How about inflation? Couldn't the US just print dollars and inflate its way out of its debt. Inflation would only hasten the decline of the US dollar making it even less attractive to foreign investors. US government obligations could be met this way but the dollar would spiral downward, the price of oil would spiral upward, and there is no guarantee that wages would keep pace. As the cost of living for American citizens continues to rise, the lack of unionization and other factors are keeping American wages down while CEOs pocket excess profits. Thus the prospect for the American people in general isn't that bright. American corporations will continue to do well because they sell into a global market, not just into the American market. If American demand for their goods and services declines, foreign demand will only increase due to the devaluing dollar and the relative prosperity of the rest of the developed and developing world which is spending on infrastructure and commercial industry and not on war.
So -- why is the US dollar dropping? This is where Greenspan's comments come into play. Currency traders are obviously selling the dollar. While they have had ample reason to sell lately, the US economy wasn't slowing until the first quarter of this year -- hardly a reason to sell. One underlying reason may be a lack of confidence in the US' fiscal outlook and current situation. This would make sense, especially in light of the lack of interest from foreign central banks for US debt. Now -- no one is going to come out and say they have lost confidence in the US' financial situation. Instead they will simple go on quietly selling dollars.
And this may have even more sinister implications for the US than a precipitous crisis. A crisis can be handled by "fixing," an old American custom. But a slow almost imperceptible decline is like the frog in water whose temperature is slowly increasing. Unbeknownst to the frog, while he is relaxing in the warm bath, the temperature gets to the point, by imperceptible degrees, where it's impossible for him to get out and his goose is cooked, to mix a metaphor. This could well happen to the American economy!

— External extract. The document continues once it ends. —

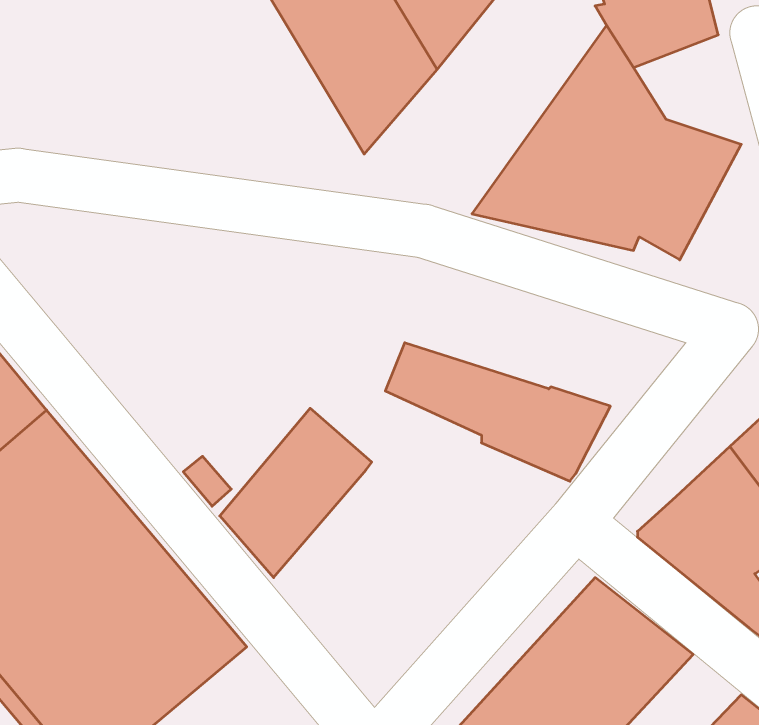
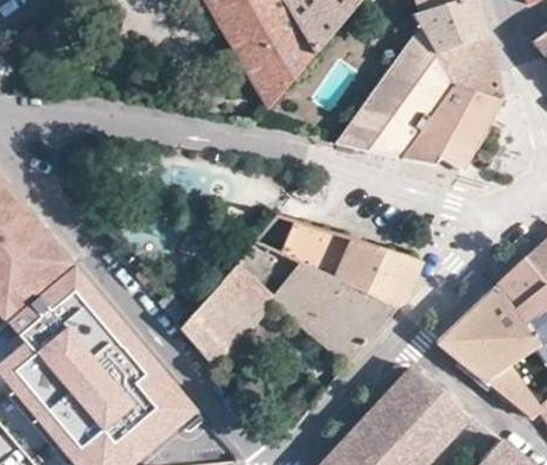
building: none -> [434,33,503,101]
building: none -> [235,241,395,365]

The American penchant for war and weaponry will continue to increase demand and expenditures on products and services for the military-industrial complex, most of which are entirely wasteful and destructive. Continual expenditures on weapons procurements and the militarization of every aspect of American life will virtually guarantee the impoverishment of the American people not only in the public sphere but also in the private sphere as well, at least for the middle class and below. The rich and super rich will have no problem because, for all intents and purposes, they are global citizens and can live and port their capital anywhere in the world where circumstances are the most propitious.